AnwZ (Brfg) 42/24
BUNDESGERICHTSHOF AnwZ (Brfg) 42/24 BESCHLUSS vom
7. Februar 2025 in der verwaltungsrechtlichen Anwaltssache ECLI:DE:BGH:2025:070225BANWZ.BRFG.42.24.0 Der Bundesgerichtshof, Senat für Anwaltssachen, hat durch die Präsidentin des Bundesgerichtshofs Limperg, die Richterinnen Dr. Liebert und Ettl sowie die Rechtsanwälte Dr. Lauer und Prof. Dr. Schmittmann am 7. Februar 2025 beschlossen:
Der Antrag des Klägers auf Gewährung von Prozesskostenhilfe für das Verfahren auf Zulassung der Berufung gegen das Urteil des 1. Senats des Anwaltsgerichtshofs des Landes NordrheinWestfalen vom 16. August 2024 wird abgelehnt.
Gründe: I.
Der Kläger ist seit dem 11. Mai 2011 als Rechtsanwalt zugelassen. Mit Bescheid vom 12. März 2024 widerrief die Beklagte seine Zulassung wegen Vermögensverfalls (§ 14 Abs. 2 Nr. 7 BRAO). Die dagegen gerichtete Klage des Klägers hat der Anwaltsgerichtshof abgewiesen. Nunmehr beantragt der Kläger die Zulassung der Berufung gegen das Urteil des Anwaltsgerichtshofs und beantragt für dieses Verfahren die Gewährung von Prozesskostenhilfe.
II.
Der Antrag auf Prozesskostenhilfe wird abgelehnt, weil die beabsichtigte Rechtsverfolgung keine hinreichende Erfolgsaussicht bietet (§ 112c Abs. 1 Satz 1 BRAO, § 166 VwGO, § 114 ZPO). Zwar dürfen die Anforderungen an die hinreichende Erfolgsaussicht nicht überspannt werden. Die Ausführungen des Klägers - der sich entgegen seiner Ansicht in dem vorliegenden Verfahren gemäß § 112e Satz 2 BRAO, § 125 Abs. 1 Satz 1, § 67 Abs. 4 i.V.m. § 67 Abs. 2 Satz 1 VwGO selbst vertreten kann - lassen einen Antrag auf Zulassung der Berufung gegen das Urteil des Anwaltsgerichtshofs jedoch aus keinem der in § 124 Abs. 2 VwGO genannten Gründe erfolgversprechend erscheinen. Ob der Antrag auf Gewährung von Prozesskostenhilfe zulässig ist, kann daher dahingestellt bleiben.

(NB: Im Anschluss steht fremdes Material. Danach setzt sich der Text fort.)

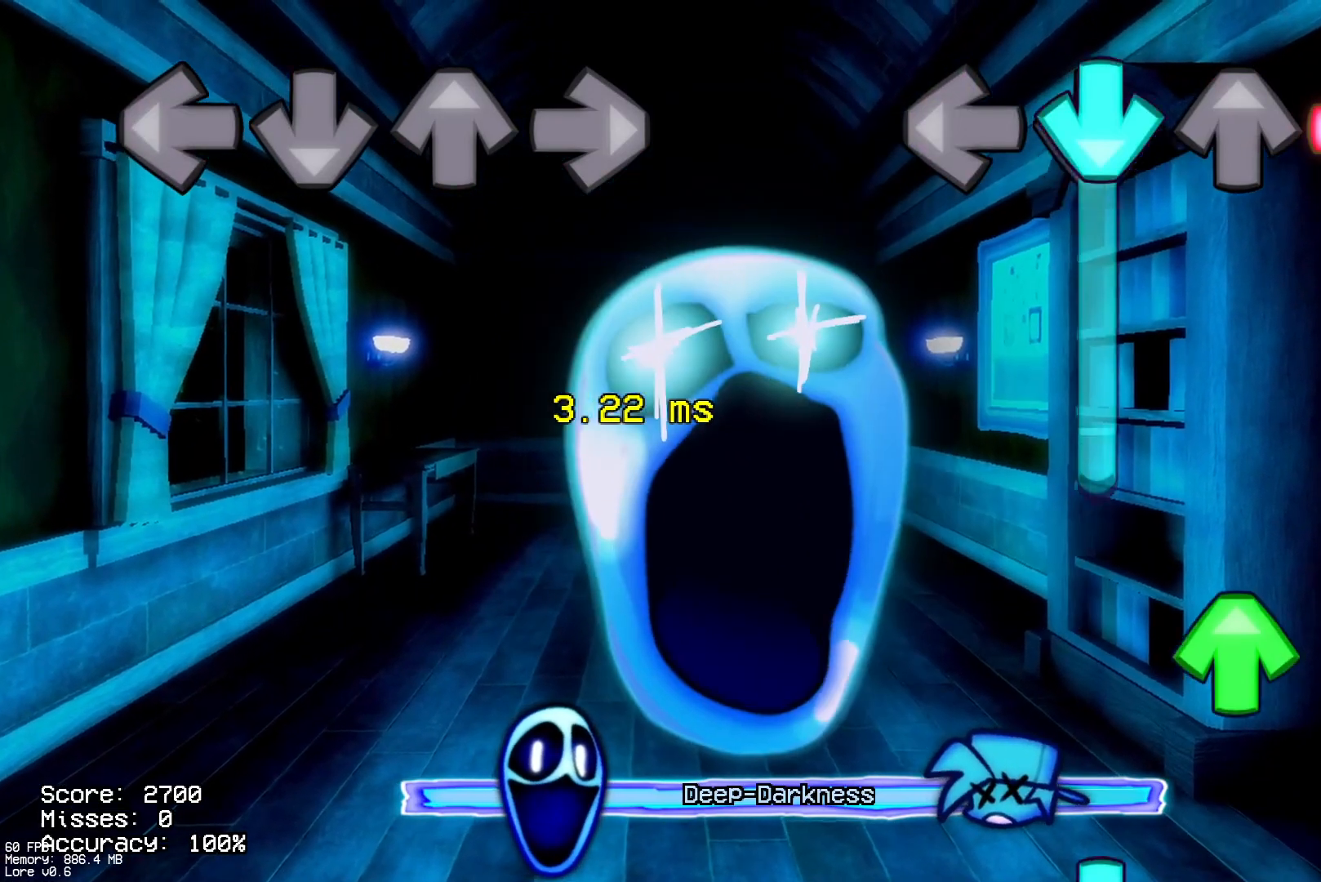
{"buttons": ["DPAD_UP"], "events": [[50, "R1", "up"], [383, "DPAD_UP", "down"], [417, "CROSS", "up"]]}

1. Es bestehen keine ernstlichen Zweifel an der Richtigkeit des angefochtenen Urteils (§ 112e Satz 2 BRAO, § 124 Abs. 2 Nr. 1 VwGO). Dieser Zulassungsgrund setzt voraus, dass ein einzelner tragender Rechtssatz oder eine erhebliche Tatsachenfeststellung des angefochtenen Urteils mit schlüssigen Argumenten in Frage gestellt wird (st. Rspr.; vgl. etwa Senat, Beschluss vom 28. Oktober 2011 - AnwZ (Brfg) 30/11, NJW-RR 2012, 189 Rn. 5 mwN).

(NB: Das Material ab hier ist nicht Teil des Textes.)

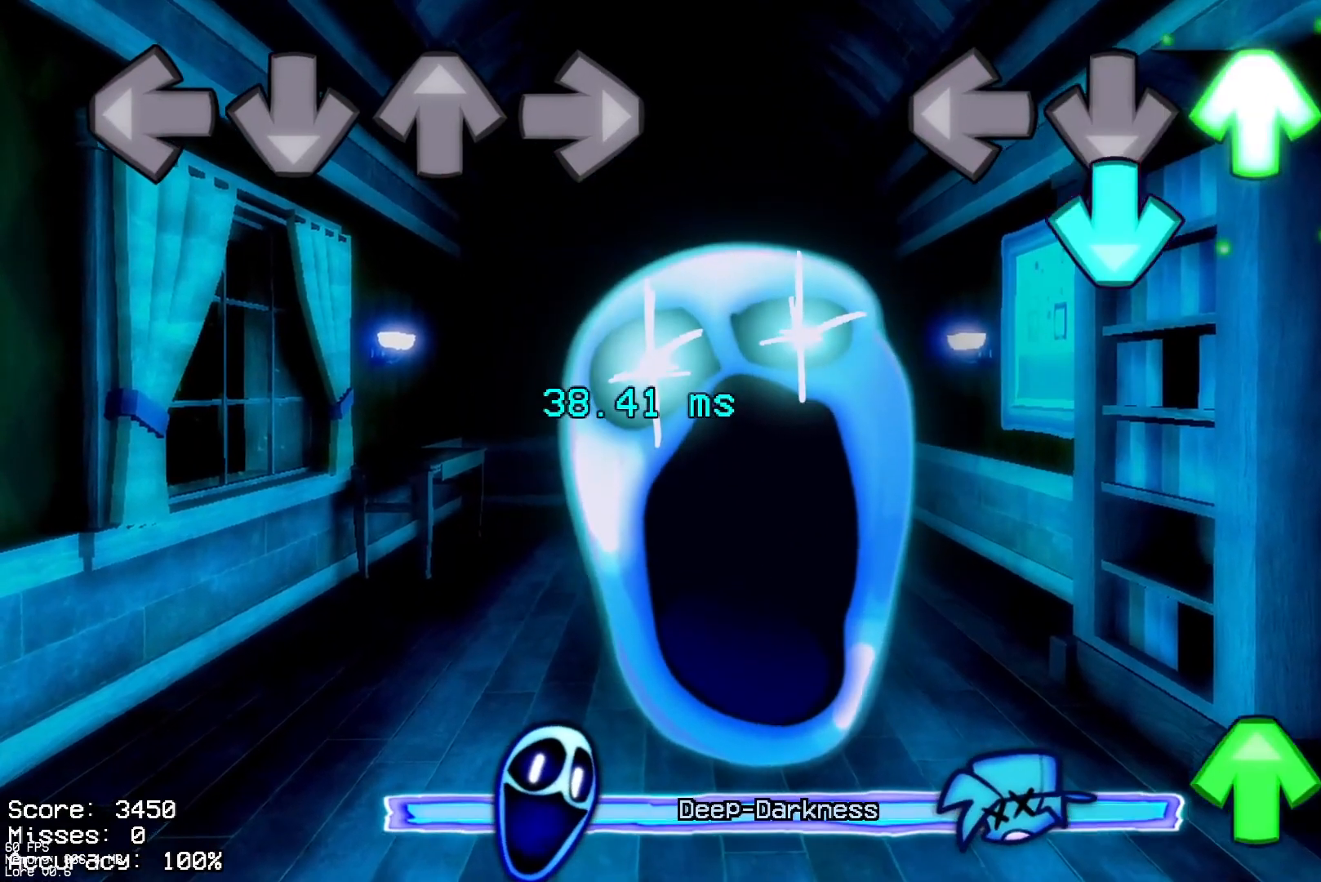
{"buttons": ["DPAD_UP"], "events": [[17, "DPAD_UP", "up"], [67, "CROSS", "down"], [250, "CROSS", "up"], [250, "R1", "down"], [433, "DPAD_UP", "down"], [433, "R1", "up"]]}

Der Kläger verweist zum einen darauf, dass ein Vermögensverfall nicht vorliege, da das Grundstück, das zur anfänglichen Pfändung des Zeugen B. geführt habe, nicht wertlos sei, sondern einen Gegenwert in entsprechender Höhe habe. Durch eine Veräußerung sei ein Mittelzufluss zu erwarten. Der Kläger gibt zum anderen an, dass die Interessen der Rechtsuchenden durch die gegenständlichen Pfändungen nicht beeinträchtigt würden. Die pfändenden Gläubiger hätten zugestimmt, dass die Anderkonten von der Pfändung ausgenommen seien.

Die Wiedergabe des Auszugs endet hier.